При отделении существовали Енисейское, Шлиссельбургское и Рижское землячества, а в работах секций участвовали профессиональные историки С. Я. Гессен, А. В. Предтеченский, И. М. Троцкий, С. Н. Чернов, А. Н. Шебунин. Профессиональные литераторы помогали членам Общества в подготовке к печати мемуаров.
По инициативе ленинградских политкаторжан еще в бытность старостой отделения И. И. Ионова в Шлиссельбургской крепости начали создавать музей.
В 1925 году Шлиссельбургская крепость была взята под государственную охрану и передана Советом Народных Комиссаров РСФСР в ведение органов Наркомпроса, силами которого восстановили обгоревшее здание тюрьмы, где сидели народовольцы, и 26 августа 1928 года открыли филиал Ленинградского музея Великой Октябрьской социалистической революции.
К этому событию приурочили выпуск путеводителя, листая который можно совершить экскурсию в исчезнувший сейчас мир крепости…
«Обогнув корпус, выходим к небольшой часовне и через ворота к братской могиле воинов, погибших при осаде крепости в 1702 году. Здесь их похоронено 200 человек…
В центре — церковь Иоанна Предтечи, перестроенная заново в 1828 году.

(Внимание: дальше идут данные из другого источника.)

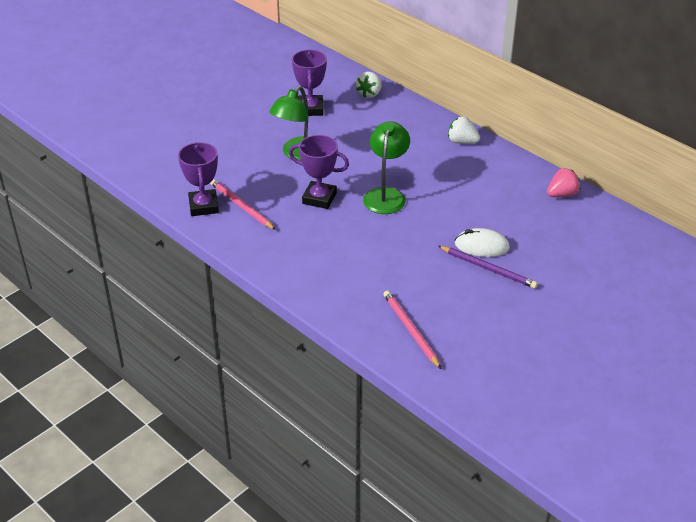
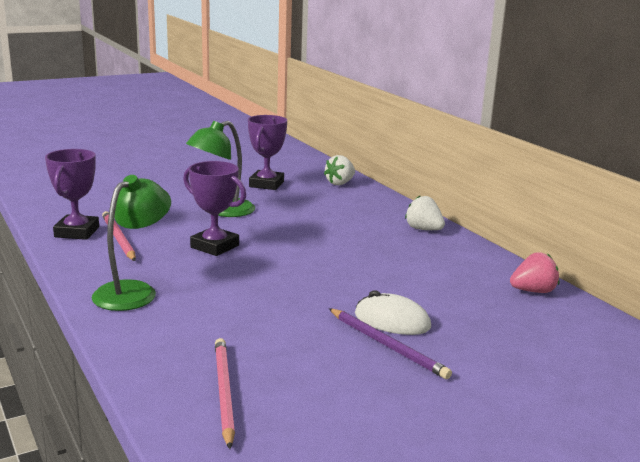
camera: 15 degrees right, 20 degrees down
(386, 195) = (298, 256): green lamp -> green lamp (133, 291)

Теперь в ней Музей истории Шлиссельбургской крепости, как политической тюрьмы»[208].
Скоро начались экскурсии в Шлиссельбургскую крепость.
Представление о том, как проходили эти экскурсии и что узнавали в ходе их экскурсанты, дает заметка, помещенная в шлиссельбургской газете «Авангард» 28 июля 1937 года.
«Каждый выходной день невские пароходы, до отказа заполненные пассажирами, поднимаются вверх по Неве к Ладожскому озеру.
Пение, музыка, смех несутся с бортов пароходов и далеко оглашают окрестные берега.
Последняя пристань Шлиссельбургская, и пароход, с трудом преодолевая бурный напор рвущихся в Неву ладожских вод, подходит к острову.
Нарядные веселые экскурсанты, трудящиеся Ленинграда, переходят в древнюю крепость. Мерно звучит речь экскурсовода.
Старые башни крепости, основанные шведскими рыцарями и вольными новгородцами, уже со времен Петра I были превращены в политический застенок Романовых и справедливо слыли среди царей первоклассной тюрьмой. В ней, в течение двух веков, заживо погребались лучшие люди России.
Польские революционеры, демократы, народовольцы проводили годы, десятки лет в сырых холодных казематах.
Выход из крепости — возможен лишь по приказу царя. Сторожа тюрьмы Романовы — самые страшные и беспощадные сторожа. Очень многие узники не выдерживали пытки заключения и кончали самоубийством или сходили с ума…
На одной из мемориальных досок тюремного дворика, в списке казненных, экскурсанты читают: Александр Ильич Ульянов…
Невольно склоняются головы.
В крепости здесь с 1912 по 1915 год вместе с другими революционерами находился в заключении Серго Орджоникидзе.
С вздохом облегчения покидают экскурсанты мрачные камеры и выходят на свет, на простор.
Ладожский ветер колышет деревья и цветущие травы на стенах полуразрушенной тюрьмы, в лучах июльского солнца особенно ярки легкие платья женщин. Приятен обратный путь по красивой могучей реке и радостно сознание, что наши дни — дни двадцатого года всепобеждающей Октябрьской революции».
Публикация этой заметки А. Печериной в № 44 шлиссельбургского «Авангарда» совпала с арестом первого старосты Ленинградского отделения Общества политкаторжан Ильи Ионовича Ионова, которому и принадлежала инициатива восстановления сожженной крепости.
Умер он в Севлаге, вспоминая почти пророческие строки из «Поэмы о 36» Сергея Есенина:
Пятый сказал
В ответ:
«Мне уже сорок
Лет.
Но не угас мой
Бес,
Так все и тянет
В лес,
В синий вечерний
Свет.
Много сказать
Не могу:
Час лишь лежал я
В снегу,
Слушал метельный
Вой,
Но помешал
Конвой
С ружьями на бегу».
Правда, сорок лет Илье Ионовичу было в 1927 году, когда началось преследование Г. Е. Зиновьева, а в Севлаге, где и закончилась жизнь бывшего старосты питерских политкаторжан, ему исполнилось уже пятьдесят…
Тем не менее, популярность музея в Шлиссельбургской крепости была поразительной! К примеру, в мае и июне 1937 года, по сведениям газеты «Авангард», Шлиссельбургскую крепость посетили 11 730 экскурсантов.